Months later, Gach and a handful of other people with similar stories sued the Department of Homeland Security, Customs and Border Protection, claiming that they had been forced to unlock their phone. Their argument is essentially based on a landmark 2014 decision of the Supreme Court, known as Riley c. California, who concluded that without warrant, the police could not search the phone of an arrested person.

Alasaad c. Duke

The Gach affair, Alasaad c. Duke, wants to know which prevails: the doctrine of the border or the Riley decision? The case is still pending before a federal court in Boston.

After all, phone searches at borders are not theoretical. According to the government's own figures, there has been a noticeable increase in the number of searches for digital devices at the border in recent years. Federal authorities continue to note that such searches are rare but have not explained why they have increased significantly.
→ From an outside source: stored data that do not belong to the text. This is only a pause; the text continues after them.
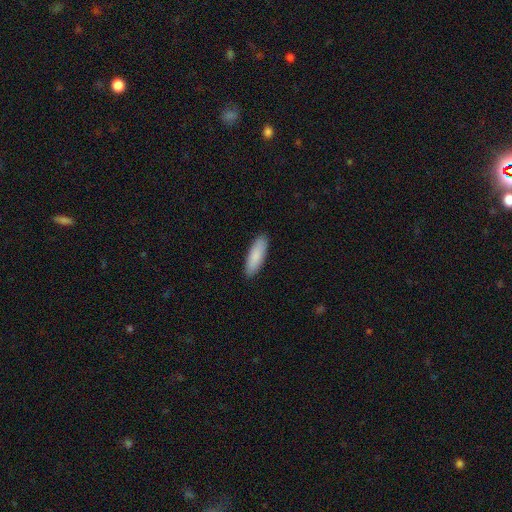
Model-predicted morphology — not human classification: Smooth or featured: smooth — 88% (featured or disk — 7%)
How rounded: in between — 54% (cigar-shaped — 44%)
Merging: none — 90% (minor disturbance — 7%)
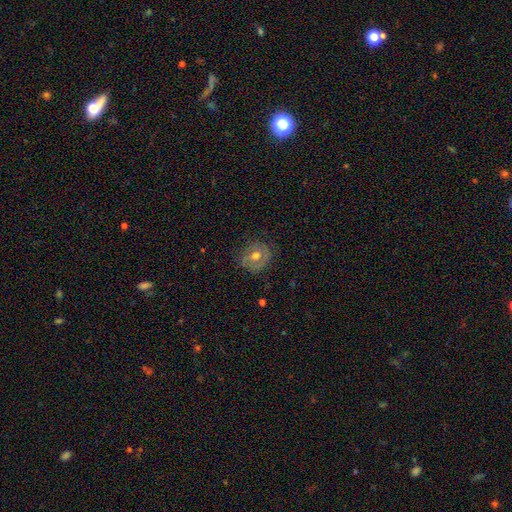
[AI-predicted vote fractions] This appears to be a featured or disk galaxy (47%). Merging: none (75%).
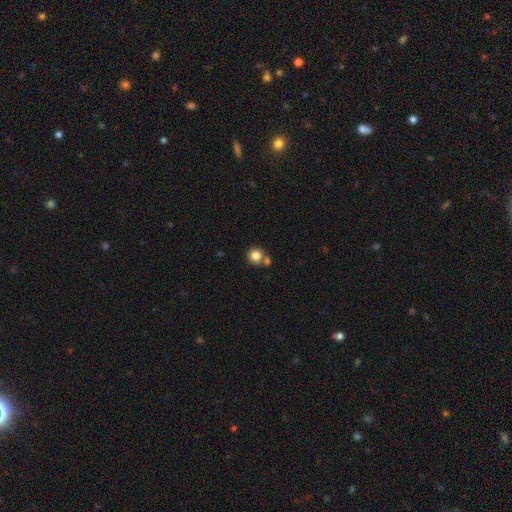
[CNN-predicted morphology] A smooth galaxy with no disk features (82%) that is round (92%).

Vote fractions:
- Smooth or featured? smooth: 82% / star or artifact: 10% / featured or disk: 7%
- How rounded? round: 92% / in between: 7% / cigar-shaped: 1%
- Merging? none: 64% / merger: 25% / minor disturbance: 9% / major disturbance: 3%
Ars tested this border scenario with one of the latest iPhone. We had a user program in their phone as would any iPhone owner. Then, later, we sat in front of them at a table, held their phone in hand and raised it casually to make them pass a table and asked them, "Is what is your phone? They examined the phone and unlocked the phone. We were then able to access data such as emails, contacts and messages. However, data such as stored iCloud passwords would have required additional authentication by Face ID.
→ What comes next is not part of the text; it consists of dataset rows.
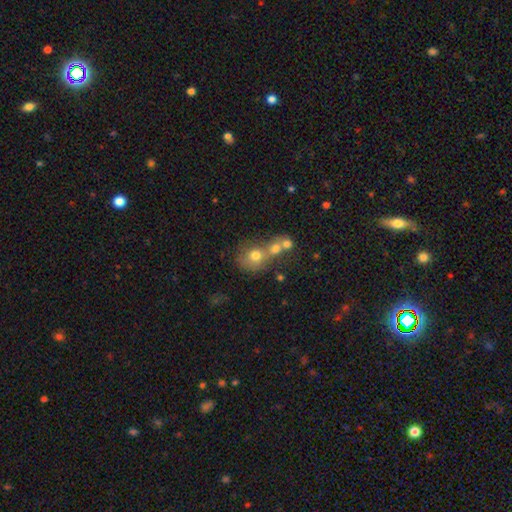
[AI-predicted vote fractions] This is likely a smooth galaxy (67%). How rounded: likely round (71%). Merging: likely merger (60%).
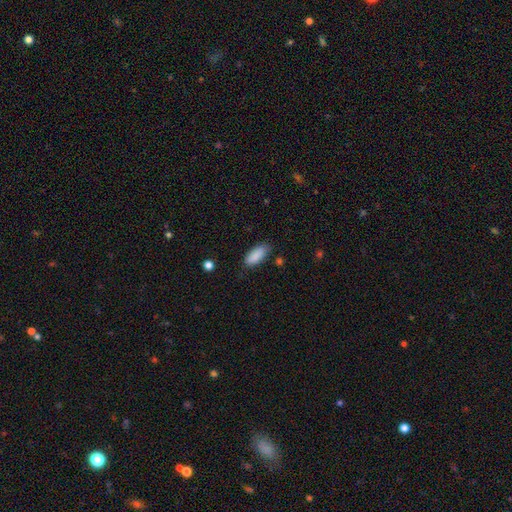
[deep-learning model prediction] A smooth galaxy with no disk features (89%) that is in between round and cigar-shaped (83%). Merging: none (80%).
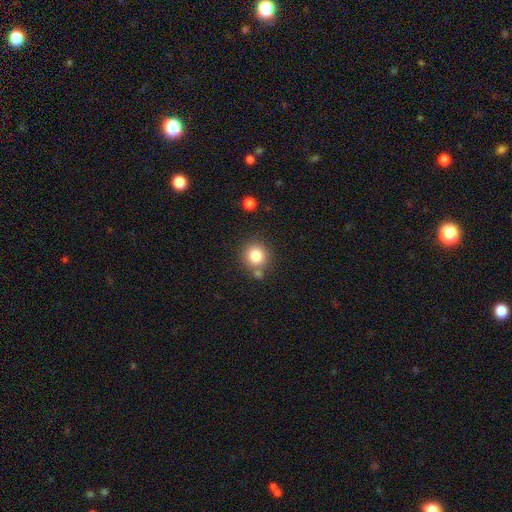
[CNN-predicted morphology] smooth 83%, star or artifact 10%, featured or disk 6%. Down the decision tree: how rounded — round (89%); merging — none (72%).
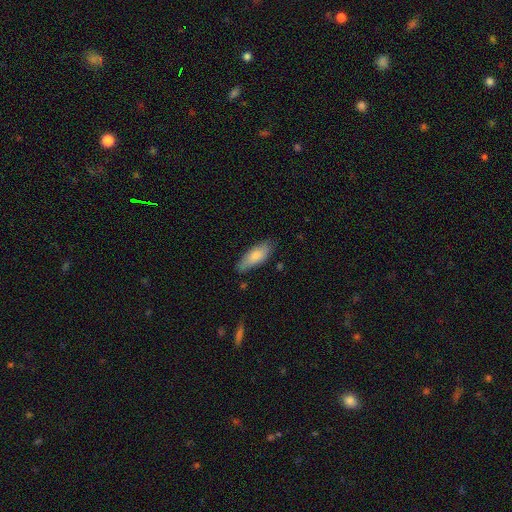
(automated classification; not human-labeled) Overall: smooth (80%). How rounded: in between (68%; cigar-shaped 30%). Merging: none (76%).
For this approach to work consistently, authorities must already know that face identity is enabled on the phone and that it will work within a few feet.

As a defense mechanism, an owner who knows how his phone works can avoid this by simply avoiding eye contact. This is due to the technology of the iPhone, which is new and more advanced than most other consumer face recognition technologies in that it uses infrared to read the face in 3D . In addition, these new models can read facial expressions and follow eye movement through machine learning. No matter which of these iPhones can say when it is watched or not. If the owner is a few meters away from the phone and looks directly at the screen, he unlocks.

Thus, if the user anticipates this disappointment and knows how the phone works, he may close his eyes or avoid looking directly at the phone, which will not unlock. But if they bite at the hook and look, the phone systematically unlocks – in just milliseconds – after seeing the face.

Custom passwords

We presented this scenario to Brian Owsley, a law professor at the University of North Texas, a former federal judge along the border in southern Texas. Owsley stated that anyone in such a situation should argue (as in Alasaad) that postRiley searches without a warrant are questionable.

"The United States would probably argue that border patrol agents have the power to search without a warrant for people entering the country on the borders of the country and that this authority extends to mobile phones," he said. he sent.

When we explained to him that it was relatively easy to unlock a Face ID compatible phone, he immediately responded.

"Fascinating," sent Owsley. "This seems to be a design flaw – is Apple aware of this problem – nothing beats a good old-fashioned digital password for the security of the phone."

But unlock quickly is the feature provided by Apple for the iPhone in order to remove the frictions of the user. With facial identity, Apple wants to prevent the user from thinking about manually locking or unlocking the phone. This happens automatically when they watch it.

Similarly, Blake Reid, a law professor at the University of Colorado, pointed to an even more extreme way of foiling the Face-ID-at-the-border game.

"An additional step for savvy owners is to call the SOS mode or simply turn off their phone (both disabling Face / Touch ID, IIRC) before crossing the border," he wrote. "Of course, the stress can also increase, I'm still thinking about this sinister XKCD."

The new iPhones also have a feature that temporarily disables facial identity, although this is not immediately obvious to users. They can simultaneously hold down the volume and right buttons as if you were turning off the phone. Then, when they have the option to turn it off, users can press the "cancel" button. After that, only an entered secret code can unlock the phone.

Apple has not responded to Ars's comment request.

Samuel Axon contributed to the report.